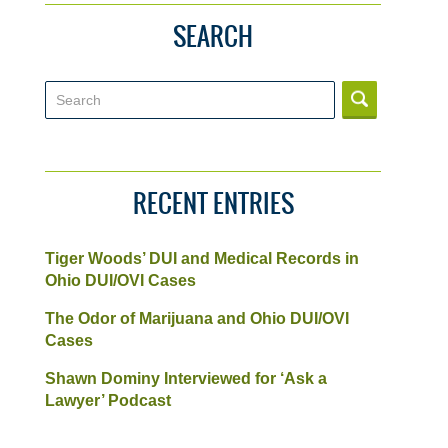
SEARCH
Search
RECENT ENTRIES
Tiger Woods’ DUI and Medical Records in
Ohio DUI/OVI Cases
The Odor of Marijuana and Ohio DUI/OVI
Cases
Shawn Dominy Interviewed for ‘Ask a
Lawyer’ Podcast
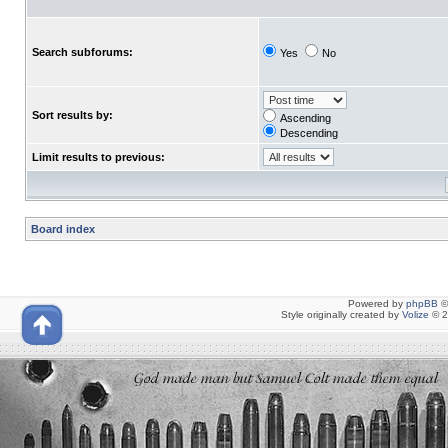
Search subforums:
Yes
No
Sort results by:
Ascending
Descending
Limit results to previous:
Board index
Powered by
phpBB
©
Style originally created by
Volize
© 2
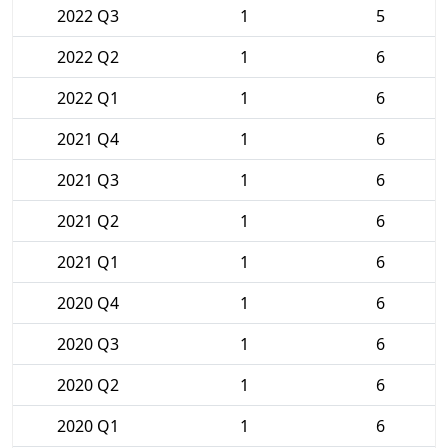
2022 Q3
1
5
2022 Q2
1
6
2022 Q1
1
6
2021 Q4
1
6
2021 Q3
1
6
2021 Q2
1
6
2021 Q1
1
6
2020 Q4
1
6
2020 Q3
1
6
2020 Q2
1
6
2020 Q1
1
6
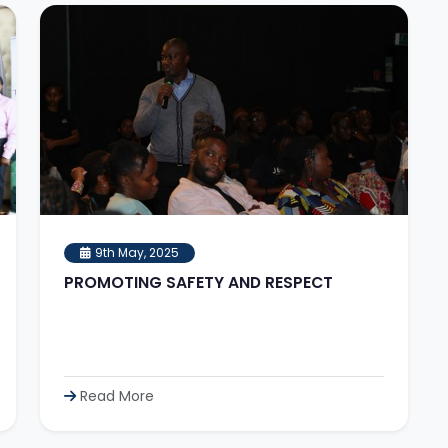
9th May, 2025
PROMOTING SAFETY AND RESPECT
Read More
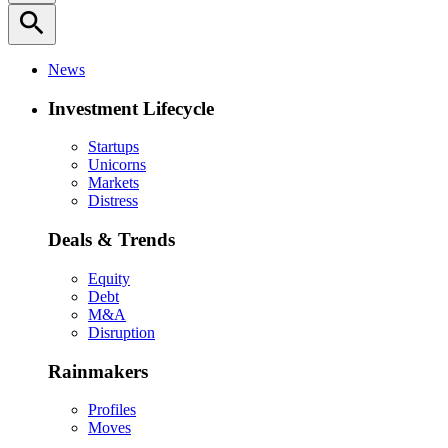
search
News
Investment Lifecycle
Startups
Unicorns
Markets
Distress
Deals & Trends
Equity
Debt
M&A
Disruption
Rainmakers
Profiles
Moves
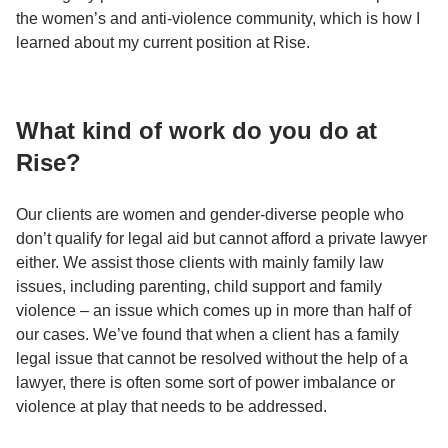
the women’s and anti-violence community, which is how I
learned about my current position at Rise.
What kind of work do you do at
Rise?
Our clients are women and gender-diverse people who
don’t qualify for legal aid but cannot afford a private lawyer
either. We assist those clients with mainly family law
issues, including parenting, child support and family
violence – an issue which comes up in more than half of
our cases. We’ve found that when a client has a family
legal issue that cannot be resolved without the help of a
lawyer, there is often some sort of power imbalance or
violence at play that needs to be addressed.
...
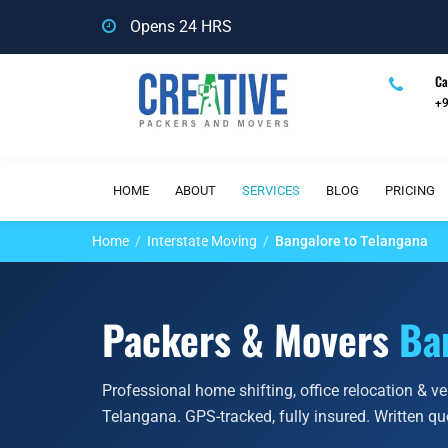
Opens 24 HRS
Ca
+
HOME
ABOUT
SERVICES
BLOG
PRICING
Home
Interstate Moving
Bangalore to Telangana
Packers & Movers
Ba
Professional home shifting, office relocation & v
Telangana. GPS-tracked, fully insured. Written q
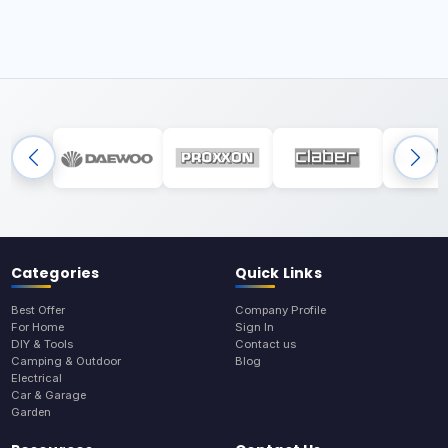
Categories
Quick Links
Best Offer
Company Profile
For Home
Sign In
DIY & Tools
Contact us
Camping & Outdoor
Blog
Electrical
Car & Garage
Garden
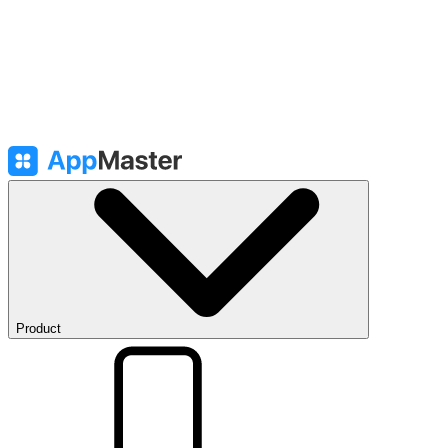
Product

DIRECTIONS: Leaving every picture aside, reproduce exactly the lines above from the one with "PROMOTING SAFETY AND RESPECT" up to and including the one with "violence at play that needs to be addressed.", and no others.

OUTPUT OF THE EXERCISE:
PROMOTING SAFETY AND RESPECT
Read More
search
News
Investment Lifecycle
Startups
Unicorns
Markets
Distress
Deals & Trends
Equity
Debt
M&A
Disruption
Rainmakers
Profiles
Moves
the women’s and anti-violence community, which is how I
learned about my current position at Rise.
What kind of work do you do at
Rise?
Our clients are women and gender-diverse people who
don’t qualify for legal aid but cannot afford a private lawyer
either. We assist those clients with mainly family law
issues, including parenting, child support and family
violence – an issue which comes up in more than half of
our cases. We’ve found that when a client has a family
legal issue that cannot be resolved without the help of a
lawyer, there is often some sort of power imbalance or
violence at play that needs to be addressed.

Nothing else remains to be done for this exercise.